Optimize the quality of the elements created during each of the previous meshing stages.

Before you begin, make sure the Process Manager, Element Cleanup panel is open.

  • Perform automatic cleanup.
    Note:

    The nodes of features, such as ridges, will not be preserved if their angle is less than the specified minimum angle. In addition, element quality requirements may override feature angle preservation regardless of the angle specified.

    1. Click the Auto tab.
    2. Use the Components selector to select the components that contain the elements to cleanup.
    3. In the Min Size field, enter the minimum size that is acceptable for any given elements.
    4. In the Max Feature Angle field, enter the maximum feature angle to preserve.


      Figure 7. Minimum Feature Angle (Low Value)
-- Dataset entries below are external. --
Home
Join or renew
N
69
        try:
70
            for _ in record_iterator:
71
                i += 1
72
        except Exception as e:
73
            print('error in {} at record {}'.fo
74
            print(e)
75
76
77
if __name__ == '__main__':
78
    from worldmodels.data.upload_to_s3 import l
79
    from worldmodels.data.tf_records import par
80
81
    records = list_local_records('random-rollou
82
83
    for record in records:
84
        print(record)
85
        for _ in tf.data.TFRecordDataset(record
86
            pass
      Figure 8. Minimum Feature Angle (High Value)
    5. In the Normals Angle field, enter the maximum allowable angle between the normals of adjacent elements.
      When possible, adjacent elements whose normals exceed this angle will be split into multiple smaller elements with less-extreme normal angles.
    6. Click AutoCleanup.
    7. Click either Accept or Next to continue.
    The mesh is examined within each component individually, removing elements of poor quality and stitching the mesh together to fill the resulting gaps. Cleaning up the mesh on a per-component basis prevents mesh overlap between adjacent surfaces that belong to different components.


    Figure 9. Before Element Cleanup. Notice the "sliver" elements along midline.


    Figure 10. After Element Cleanup. Notice the small, sliver elements are removed.
  • Perform manual cleanup.
    1. Click the Manual tab.
    2. Choose the type of edges to find.
      • Choose Free to find edges which are associated with only 1 surface.
      • Choose T-Connections to edges which are associated with three edges.
    3. Click Find to find edges.
    4. In the Tolerance field, enter the tolerance to use when identifying nodes associated with free edges and try to stitch them, leaving nodes outside the tolerance unchanged.
    5. Click Fix to fix free edegs.
    6. Click Display Normals to open the Normals panel, which can then be used to review normals.
    7. Click either Accept or Next to continue.

Perform Tetra Meshing

Generate the 3D mesh from the existing surface meshes.

Before you begin, make sure the Process Manager, Tetra Meshing panel is open.

By default, all elements belonging to holes and user-defined features will be set to tetramesh as Fixed trias/quads, while the rest of the model will be meshed using the "floatable" method.